Este é o primeiro lançamento após o EP de Guevara Songs e inaugura uma sequência de faixas que serão reveladas aos poucos até culminarem em um álbum completo em 2021. Projeto do músico fluminense radicado em Brasília Marvin Costa, o trabalho traz uma identidade musical moderna com a proposta de debater questões sociais e políticas. O processo criativo parte do hip hop, utilizando samples, beats e experimentações sonoras, seja com sintetizadores ou com a guitarra, que é o instrumento principal do artista. Liricamente, Guevara Songs busca fomentar um debate sóbrio sobre a sociedade brasileira e seus problemas. Esse clima de insatisfação está presente em suas letras críticas que abordam temas como relações líquidas, política e o ritmo suicida das grandes cidades.

Em “Negro demais para ser Deus?”, Marvin explora as veias rock, hip hop e pop do trabalho e gravou tudo sozinho, assinando ainda a produção da faixa.

“Essa música é uma crítica ao racismo estrutural presente de forma contundente na sociedade brasileira. Traço um paralelo do racismo a o momento político do nosso país. Citando, inclusive, o avanço dos ideais evangélicos presentes no discurso do atual presidente da república – que no passado não escondeu seu preconceito racial. Minha influencia para letra também veio da minha vivência em Brasília. A cidade nasceu projetada de forma muito interessante, mas também criou um grande apartheid social – algo que eu jamais senti, pois venho do caldeirão social que é o Rio de Janeiro”, sinaliza o artista.

Marvin Costa já havia estreado como artista solo, mas mudou o direcionamento de suas produções com uma pegada mais eletrônica. Foi quando decidiu se batizar de Guevara Songs, estabelecendo uma identidade em parte das letras, que vão além do conteúdo político. Faixas como “Sempre Que Tentou”, “Altares Secretos”, “A Era do Gelo” e “Último Adeus” – presentes no EP – falam sobre relacionamentos e críticas ao estilo de vida imposto pela modernidade.

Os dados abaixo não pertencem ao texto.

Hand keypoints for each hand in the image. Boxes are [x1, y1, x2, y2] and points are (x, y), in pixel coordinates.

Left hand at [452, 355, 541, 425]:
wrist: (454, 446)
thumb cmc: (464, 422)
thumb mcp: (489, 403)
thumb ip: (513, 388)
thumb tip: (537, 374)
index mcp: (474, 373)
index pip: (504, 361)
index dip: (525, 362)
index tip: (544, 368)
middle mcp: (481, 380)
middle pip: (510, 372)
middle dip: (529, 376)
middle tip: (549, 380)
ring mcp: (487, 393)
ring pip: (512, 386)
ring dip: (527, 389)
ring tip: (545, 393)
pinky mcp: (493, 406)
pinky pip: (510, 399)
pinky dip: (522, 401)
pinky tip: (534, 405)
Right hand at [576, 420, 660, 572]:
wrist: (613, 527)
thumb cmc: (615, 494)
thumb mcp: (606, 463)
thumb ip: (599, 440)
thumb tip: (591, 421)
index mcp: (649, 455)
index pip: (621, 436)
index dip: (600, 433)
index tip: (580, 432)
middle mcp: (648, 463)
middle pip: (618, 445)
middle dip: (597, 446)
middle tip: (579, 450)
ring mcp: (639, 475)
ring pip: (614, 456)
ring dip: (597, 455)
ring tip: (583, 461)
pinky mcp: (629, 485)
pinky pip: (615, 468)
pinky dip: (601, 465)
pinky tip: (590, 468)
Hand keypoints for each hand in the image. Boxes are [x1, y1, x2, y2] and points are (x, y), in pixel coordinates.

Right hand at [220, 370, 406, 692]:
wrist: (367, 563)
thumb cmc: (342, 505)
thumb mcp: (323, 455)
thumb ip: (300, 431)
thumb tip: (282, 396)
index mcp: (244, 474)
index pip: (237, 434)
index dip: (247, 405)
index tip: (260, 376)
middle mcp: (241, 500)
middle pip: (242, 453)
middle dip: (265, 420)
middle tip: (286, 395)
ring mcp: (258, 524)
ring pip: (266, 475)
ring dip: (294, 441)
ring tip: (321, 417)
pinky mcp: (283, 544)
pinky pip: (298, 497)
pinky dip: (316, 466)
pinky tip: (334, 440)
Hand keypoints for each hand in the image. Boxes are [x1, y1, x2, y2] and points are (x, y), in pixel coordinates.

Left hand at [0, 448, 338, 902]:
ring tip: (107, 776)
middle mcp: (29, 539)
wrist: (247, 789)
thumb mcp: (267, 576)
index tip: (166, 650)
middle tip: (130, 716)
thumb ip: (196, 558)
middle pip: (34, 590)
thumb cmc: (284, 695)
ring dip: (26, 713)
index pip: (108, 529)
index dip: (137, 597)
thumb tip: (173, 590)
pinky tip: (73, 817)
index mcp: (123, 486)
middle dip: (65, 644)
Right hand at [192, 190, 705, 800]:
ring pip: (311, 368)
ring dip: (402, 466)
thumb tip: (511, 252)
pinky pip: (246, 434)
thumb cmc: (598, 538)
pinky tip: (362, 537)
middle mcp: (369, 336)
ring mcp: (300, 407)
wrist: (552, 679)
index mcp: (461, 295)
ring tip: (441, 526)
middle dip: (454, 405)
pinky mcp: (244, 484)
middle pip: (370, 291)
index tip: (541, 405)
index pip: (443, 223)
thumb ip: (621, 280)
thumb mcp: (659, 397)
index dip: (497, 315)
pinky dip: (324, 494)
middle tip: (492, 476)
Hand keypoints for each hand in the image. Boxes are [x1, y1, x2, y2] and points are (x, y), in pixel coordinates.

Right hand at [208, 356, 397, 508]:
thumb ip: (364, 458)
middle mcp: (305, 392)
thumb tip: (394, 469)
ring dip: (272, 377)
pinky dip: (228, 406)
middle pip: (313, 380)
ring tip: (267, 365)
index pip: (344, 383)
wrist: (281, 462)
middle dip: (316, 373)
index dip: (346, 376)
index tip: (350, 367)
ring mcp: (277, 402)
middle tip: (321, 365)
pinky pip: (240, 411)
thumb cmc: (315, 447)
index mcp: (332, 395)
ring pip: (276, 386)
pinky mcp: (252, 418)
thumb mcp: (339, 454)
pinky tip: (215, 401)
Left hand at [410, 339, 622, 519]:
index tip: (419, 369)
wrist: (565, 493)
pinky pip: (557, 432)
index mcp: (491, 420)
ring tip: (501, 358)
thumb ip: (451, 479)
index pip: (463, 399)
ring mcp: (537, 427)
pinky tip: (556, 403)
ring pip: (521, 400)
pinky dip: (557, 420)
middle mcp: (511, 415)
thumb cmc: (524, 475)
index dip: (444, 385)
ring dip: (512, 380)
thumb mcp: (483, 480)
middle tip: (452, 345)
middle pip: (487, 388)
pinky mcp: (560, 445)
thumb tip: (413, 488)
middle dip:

Guevara Songs começou em Brasília em 2019 e vem para somar à trajetória do artista, que participou de inúmeros projetos. Mais recentemente, Marvin Costa integrou o Mestiço, onde teve Marcelo Yuka como parceiro de composições. A banda de protagonismo indígena criava músicas com samples de cantos e letras que abordavam dos povos originais do Brasil. Este projeto lançará um EP em 2021. Além disso, participou como guitarrista de regravações do álbum “As Veias Abertas da Juventude”, da banda Tubarões Voadores, com produção para o relançamento do disco assinada por Dado Villa-Lobos.

Agora, Marvin dá um passo adiante com Guevara Songs. “Negro demais para ser Deus?” está disponível nas principais plataformas de streaming.